- [SUPPLIED INFORMATION]
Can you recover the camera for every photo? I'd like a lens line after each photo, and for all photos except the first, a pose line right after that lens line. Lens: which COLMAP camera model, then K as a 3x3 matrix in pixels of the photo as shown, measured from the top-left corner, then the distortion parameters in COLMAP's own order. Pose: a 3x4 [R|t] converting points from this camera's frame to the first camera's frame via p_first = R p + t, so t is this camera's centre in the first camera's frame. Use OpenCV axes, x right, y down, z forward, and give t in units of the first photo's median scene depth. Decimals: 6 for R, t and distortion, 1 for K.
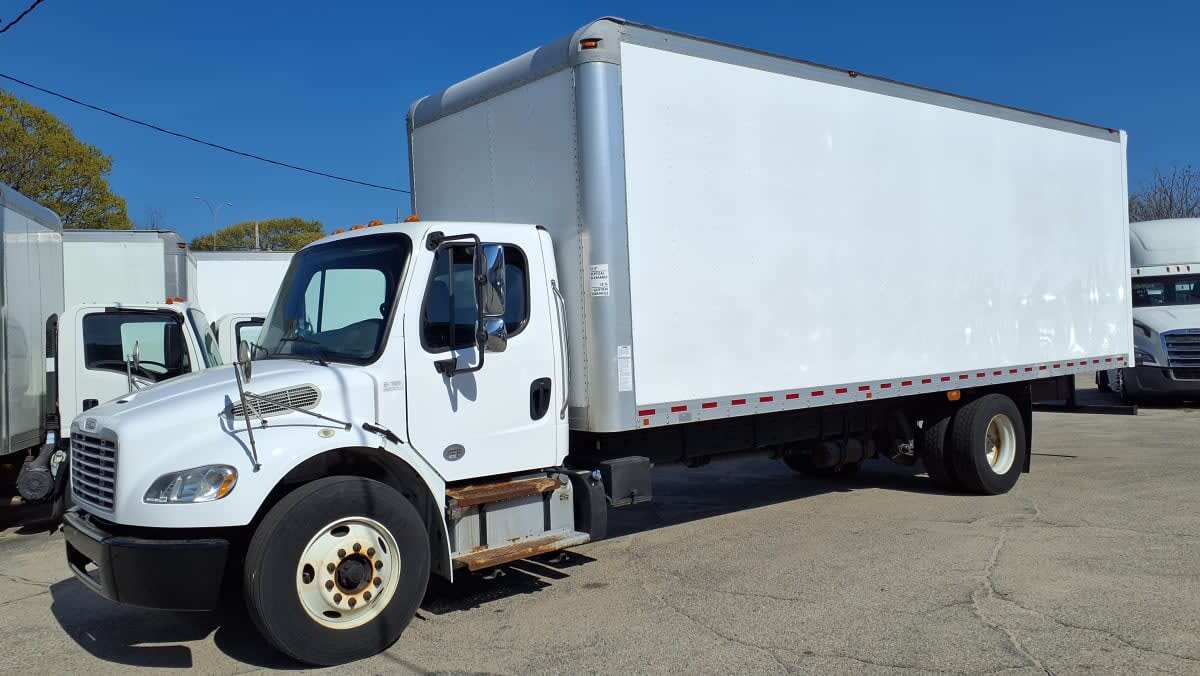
lens RADIAL K [[989.8, 0, 602.4], [0, 989.8, 331.7], [0, 0, 1]] dist [0.025600, 0.027438]
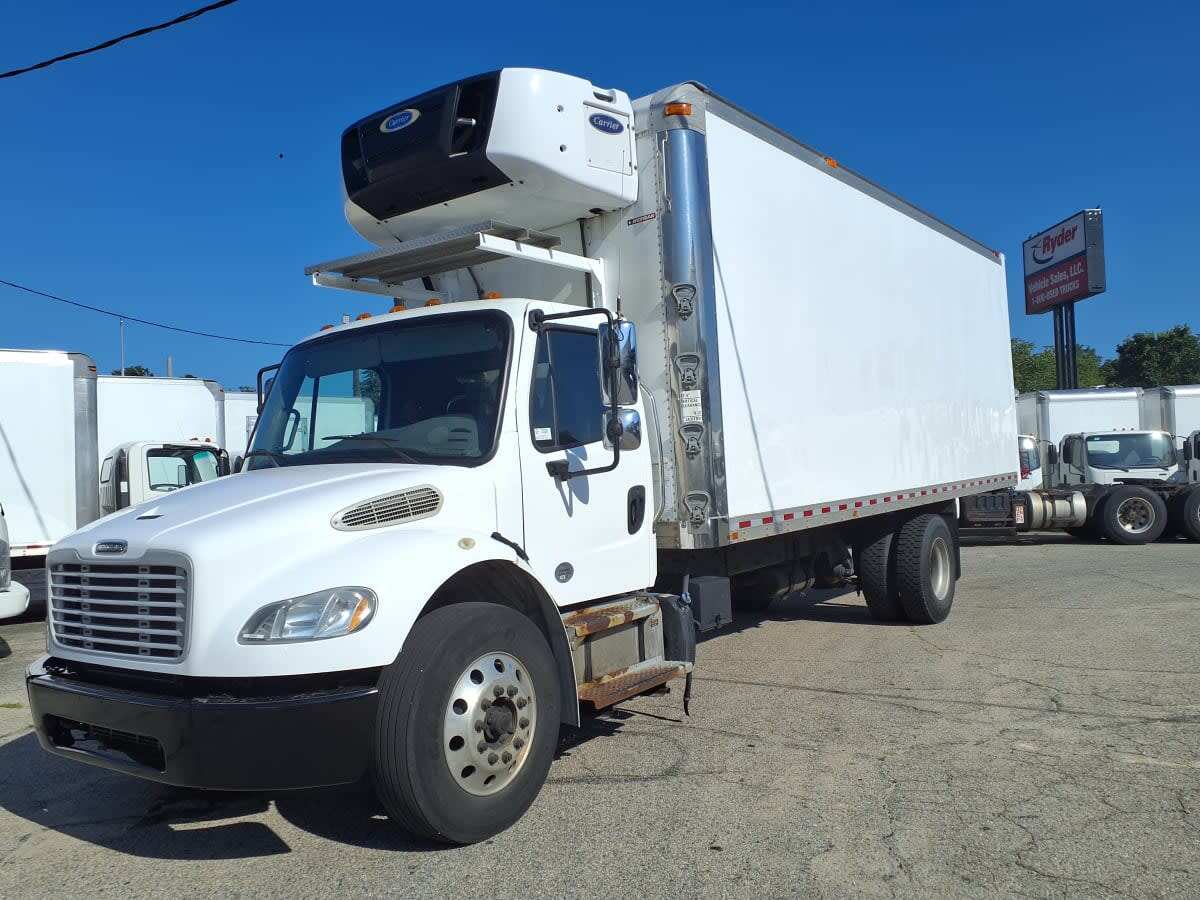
lens RADIAL K [[986.8, 0, 591.3], [0, 986.8, 457.7], [0, 0, 1]] dist [0.025794, -0.031566]
pose [[0.969771, -0.008122, 0.243880, -0.334908], [0.017176, 0.999239, -0.035021, 0.055756], [-0.243410, 0.038151, 0.969173, 0.188595]]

- [TASK DESCRIPTION]
Please give the material again with "Decimals" swapped for "Rounding" and everything else unchanged, leaving the pictures out.

- [EXERCISE RESULT]
Can you recover the camera for every photo? I'd like a lens line after each photo, and for all photos except the first, a pose line right after that lens line. Lens: which COLMAP camera model, then K as a 3x3 matrix in pixels of the photo as shown, measured from the top-left corner, then the distortion parameters in COLMAP's own order. Pose: a 3x4 [R|t] converting points from this camera's frame to the first camera's frame via p_first = R p + t, so t is this camera's centre in the first camera's frame. Use OpenCV axes, x right, y down, z forward, and give t in units of the first photo's median scene depth. Rounding: 6 for R, t and distortion, 1 for K.
lens RADIAL K [[989.8, 0, 602.4], [0, 989.8, 331.7], [0, 0, 1]] dist [0.025600, 0.027438]
lens RADIAL K [[986.8, 0, 591.3], [0, 986.8, 457.7], [0, 0, 1]] dist [0.025794, -0.031566]
pose [[0.969771, -0.008122, 0.243880, -0.334908], [0.017176, 0.999239, -0.035021, 0.055756], [-0.243410, 0.038151, 0.969173, 0.188595]]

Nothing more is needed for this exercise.